■ **EXERCISE GOAL**:
For each line in the data below that holds "reducen", return a copy.
<<<<
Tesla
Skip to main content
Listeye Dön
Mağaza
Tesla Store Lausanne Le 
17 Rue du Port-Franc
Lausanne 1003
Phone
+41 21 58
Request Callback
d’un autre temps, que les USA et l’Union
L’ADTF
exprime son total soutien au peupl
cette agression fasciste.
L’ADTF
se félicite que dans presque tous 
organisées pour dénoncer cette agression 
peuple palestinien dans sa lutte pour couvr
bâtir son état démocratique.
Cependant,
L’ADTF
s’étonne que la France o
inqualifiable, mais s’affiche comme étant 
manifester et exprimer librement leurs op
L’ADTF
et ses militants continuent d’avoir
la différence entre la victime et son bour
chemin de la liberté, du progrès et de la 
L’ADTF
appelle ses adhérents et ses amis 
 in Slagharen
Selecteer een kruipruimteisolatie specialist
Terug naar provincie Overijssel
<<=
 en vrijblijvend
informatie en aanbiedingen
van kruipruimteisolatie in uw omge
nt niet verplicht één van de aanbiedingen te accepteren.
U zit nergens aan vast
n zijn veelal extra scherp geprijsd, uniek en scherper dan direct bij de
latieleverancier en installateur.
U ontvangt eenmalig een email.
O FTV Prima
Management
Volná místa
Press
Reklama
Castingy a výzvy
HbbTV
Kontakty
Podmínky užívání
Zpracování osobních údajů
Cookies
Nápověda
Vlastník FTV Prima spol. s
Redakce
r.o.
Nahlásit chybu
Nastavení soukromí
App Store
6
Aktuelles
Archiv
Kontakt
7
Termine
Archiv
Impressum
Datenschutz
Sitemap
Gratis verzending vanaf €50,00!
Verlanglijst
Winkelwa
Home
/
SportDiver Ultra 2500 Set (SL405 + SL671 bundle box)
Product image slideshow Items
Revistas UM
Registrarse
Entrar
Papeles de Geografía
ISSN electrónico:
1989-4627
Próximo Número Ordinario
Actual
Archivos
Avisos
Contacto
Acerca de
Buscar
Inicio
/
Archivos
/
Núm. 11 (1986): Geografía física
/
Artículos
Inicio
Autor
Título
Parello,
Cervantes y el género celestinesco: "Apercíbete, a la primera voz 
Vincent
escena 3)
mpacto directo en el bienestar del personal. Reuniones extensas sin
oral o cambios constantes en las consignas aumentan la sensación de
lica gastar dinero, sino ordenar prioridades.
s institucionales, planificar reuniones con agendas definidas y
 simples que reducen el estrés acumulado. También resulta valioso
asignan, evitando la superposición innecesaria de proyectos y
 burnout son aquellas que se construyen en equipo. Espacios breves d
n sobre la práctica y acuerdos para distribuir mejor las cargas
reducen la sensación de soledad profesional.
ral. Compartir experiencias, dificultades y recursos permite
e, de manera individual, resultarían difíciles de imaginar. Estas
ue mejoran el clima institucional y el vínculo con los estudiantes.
>>>>
■ **RESULT OF THIS TASK**:
 simples que reducen el estrés acumulado. También resulta valioso
reducen la sensación de soledad profesional.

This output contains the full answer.